Provided data start

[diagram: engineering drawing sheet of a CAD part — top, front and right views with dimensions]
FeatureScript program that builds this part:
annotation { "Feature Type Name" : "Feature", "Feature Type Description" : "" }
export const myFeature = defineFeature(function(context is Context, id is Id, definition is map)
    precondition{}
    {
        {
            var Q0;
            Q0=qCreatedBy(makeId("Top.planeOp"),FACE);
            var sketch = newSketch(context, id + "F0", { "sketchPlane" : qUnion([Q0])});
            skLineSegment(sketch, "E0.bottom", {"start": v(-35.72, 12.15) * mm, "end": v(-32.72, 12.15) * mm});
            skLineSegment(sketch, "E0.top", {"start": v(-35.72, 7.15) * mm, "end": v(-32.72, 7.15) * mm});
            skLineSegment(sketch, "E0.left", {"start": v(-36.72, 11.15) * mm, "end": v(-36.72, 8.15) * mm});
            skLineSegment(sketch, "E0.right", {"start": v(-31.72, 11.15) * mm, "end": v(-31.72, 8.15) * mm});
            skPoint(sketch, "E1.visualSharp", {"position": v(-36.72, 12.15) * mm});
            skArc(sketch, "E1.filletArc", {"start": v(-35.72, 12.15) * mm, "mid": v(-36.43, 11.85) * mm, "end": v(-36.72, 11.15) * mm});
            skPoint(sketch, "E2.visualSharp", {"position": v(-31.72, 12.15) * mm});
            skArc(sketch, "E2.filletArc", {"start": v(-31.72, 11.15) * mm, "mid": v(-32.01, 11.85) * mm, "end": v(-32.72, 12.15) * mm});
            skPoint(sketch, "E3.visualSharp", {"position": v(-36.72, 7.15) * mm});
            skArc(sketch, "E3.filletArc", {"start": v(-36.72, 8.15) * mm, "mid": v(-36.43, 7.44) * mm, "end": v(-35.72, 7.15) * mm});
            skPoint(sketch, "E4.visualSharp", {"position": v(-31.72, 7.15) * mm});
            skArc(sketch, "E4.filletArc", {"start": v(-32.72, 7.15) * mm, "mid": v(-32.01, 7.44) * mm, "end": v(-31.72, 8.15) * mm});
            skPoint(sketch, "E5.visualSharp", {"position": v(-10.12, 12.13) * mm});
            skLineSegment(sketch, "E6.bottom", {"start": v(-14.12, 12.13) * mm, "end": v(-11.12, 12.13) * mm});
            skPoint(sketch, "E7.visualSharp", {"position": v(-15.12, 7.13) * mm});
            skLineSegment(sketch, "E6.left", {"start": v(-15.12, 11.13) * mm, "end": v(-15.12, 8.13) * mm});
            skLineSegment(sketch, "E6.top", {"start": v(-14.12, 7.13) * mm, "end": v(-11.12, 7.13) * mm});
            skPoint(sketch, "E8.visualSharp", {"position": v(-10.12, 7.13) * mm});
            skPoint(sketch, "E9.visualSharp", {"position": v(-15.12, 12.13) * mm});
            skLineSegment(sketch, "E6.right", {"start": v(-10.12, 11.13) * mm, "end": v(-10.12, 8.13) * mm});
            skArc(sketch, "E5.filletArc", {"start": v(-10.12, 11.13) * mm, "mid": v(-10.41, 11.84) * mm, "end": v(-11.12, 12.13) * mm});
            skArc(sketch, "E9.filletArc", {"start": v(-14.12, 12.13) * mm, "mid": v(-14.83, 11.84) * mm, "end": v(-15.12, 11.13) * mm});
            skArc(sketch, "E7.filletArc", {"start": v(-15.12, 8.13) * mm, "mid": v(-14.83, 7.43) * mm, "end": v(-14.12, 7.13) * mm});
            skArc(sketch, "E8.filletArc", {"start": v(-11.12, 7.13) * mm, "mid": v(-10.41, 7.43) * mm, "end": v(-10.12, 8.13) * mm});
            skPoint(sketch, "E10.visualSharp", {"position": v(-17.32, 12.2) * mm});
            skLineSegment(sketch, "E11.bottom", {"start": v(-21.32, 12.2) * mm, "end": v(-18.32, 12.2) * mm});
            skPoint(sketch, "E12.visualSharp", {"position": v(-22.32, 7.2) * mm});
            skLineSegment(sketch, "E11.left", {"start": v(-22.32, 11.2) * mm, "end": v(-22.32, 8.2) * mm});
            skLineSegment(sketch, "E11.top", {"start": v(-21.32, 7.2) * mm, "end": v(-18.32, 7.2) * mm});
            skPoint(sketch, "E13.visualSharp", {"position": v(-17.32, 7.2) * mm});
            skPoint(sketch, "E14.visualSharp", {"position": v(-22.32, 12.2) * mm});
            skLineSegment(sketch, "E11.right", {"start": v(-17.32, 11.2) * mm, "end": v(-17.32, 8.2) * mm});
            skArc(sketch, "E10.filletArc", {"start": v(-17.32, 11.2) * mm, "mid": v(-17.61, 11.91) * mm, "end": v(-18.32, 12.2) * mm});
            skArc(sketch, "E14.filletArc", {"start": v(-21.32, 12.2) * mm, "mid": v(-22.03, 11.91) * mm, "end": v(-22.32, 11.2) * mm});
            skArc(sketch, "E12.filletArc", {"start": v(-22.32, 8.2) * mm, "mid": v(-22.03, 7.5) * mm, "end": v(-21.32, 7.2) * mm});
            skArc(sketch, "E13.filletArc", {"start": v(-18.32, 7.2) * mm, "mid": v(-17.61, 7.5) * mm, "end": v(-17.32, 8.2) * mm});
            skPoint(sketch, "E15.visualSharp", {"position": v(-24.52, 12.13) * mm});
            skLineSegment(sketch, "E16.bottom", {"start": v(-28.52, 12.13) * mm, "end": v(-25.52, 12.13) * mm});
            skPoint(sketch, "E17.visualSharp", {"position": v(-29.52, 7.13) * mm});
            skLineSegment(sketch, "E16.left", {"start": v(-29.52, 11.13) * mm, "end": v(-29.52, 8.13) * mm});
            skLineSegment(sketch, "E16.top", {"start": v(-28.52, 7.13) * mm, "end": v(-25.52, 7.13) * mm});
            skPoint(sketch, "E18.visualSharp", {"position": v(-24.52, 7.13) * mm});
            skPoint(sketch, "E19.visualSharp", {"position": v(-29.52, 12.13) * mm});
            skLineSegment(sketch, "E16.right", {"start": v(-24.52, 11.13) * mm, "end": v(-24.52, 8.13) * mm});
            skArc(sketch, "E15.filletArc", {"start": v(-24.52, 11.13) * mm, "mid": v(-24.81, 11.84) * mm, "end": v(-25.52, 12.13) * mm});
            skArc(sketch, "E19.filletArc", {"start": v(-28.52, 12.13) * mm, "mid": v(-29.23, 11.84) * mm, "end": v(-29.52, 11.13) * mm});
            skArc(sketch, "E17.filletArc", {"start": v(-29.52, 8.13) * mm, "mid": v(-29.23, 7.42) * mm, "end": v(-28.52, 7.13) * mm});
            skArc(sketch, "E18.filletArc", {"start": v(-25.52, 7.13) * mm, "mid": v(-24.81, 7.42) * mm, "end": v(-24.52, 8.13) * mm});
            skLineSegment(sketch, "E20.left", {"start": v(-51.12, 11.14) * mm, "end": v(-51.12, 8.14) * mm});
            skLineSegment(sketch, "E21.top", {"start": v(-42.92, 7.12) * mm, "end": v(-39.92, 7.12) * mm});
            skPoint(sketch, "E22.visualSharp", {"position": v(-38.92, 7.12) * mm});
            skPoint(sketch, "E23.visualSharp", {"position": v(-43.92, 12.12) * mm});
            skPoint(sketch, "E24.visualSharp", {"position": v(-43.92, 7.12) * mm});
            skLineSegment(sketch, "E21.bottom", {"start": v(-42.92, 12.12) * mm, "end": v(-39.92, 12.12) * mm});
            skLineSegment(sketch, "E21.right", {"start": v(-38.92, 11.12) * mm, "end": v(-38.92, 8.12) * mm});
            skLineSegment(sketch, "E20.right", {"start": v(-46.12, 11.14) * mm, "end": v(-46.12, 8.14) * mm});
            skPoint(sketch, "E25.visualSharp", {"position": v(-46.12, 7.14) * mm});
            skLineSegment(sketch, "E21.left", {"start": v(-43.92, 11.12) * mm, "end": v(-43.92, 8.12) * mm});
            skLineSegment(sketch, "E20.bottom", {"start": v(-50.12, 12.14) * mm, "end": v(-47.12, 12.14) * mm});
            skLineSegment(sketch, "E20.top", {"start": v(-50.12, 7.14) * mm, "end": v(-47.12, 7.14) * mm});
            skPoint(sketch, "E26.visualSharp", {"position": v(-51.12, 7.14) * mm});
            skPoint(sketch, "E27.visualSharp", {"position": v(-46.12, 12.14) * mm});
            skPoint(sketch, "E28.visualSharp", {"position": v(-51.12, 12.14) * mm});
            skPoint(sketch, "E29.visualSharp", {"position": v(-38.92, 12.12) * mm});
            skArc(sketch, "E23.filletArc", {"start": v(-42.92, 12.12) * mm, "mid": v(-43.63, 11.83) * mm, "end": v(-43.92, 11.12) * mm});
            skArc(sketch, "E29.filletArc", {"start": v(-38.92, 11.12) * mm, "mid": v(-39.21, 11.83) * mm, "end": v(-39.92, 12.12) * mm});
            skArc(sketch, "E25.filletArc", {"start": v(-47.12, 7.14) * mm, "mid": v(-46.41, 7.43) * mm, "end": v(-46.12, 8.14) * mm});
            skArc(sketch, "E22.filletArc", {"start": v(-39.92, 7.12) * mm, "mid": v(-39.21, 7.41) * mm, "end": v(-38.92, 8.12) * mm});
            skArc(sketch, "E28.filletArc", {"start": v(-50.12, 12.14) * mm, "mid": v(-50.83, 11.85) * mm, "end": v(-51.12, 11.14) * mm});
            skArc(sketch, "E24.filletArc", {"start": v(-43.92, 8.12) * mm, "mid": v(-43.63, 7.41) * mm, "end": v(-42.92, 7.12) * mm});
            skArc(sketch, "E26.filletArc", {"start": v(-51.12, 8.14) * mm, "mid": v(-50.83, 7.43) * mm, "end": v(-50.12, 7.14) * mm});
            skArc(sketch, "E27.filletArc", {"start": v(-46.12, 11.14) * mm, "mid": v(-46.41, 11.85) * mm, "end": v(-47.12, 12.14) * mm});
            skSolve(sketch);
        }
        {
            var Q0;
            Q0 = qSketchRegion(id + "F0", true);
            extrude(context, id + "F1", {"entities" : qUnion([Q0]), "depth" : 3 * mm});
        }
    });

Provided data end

§ **Exercise description**:
How many of the lines contain the string "qUnion"? Give only the number.

§ **Result of the exercise**:
2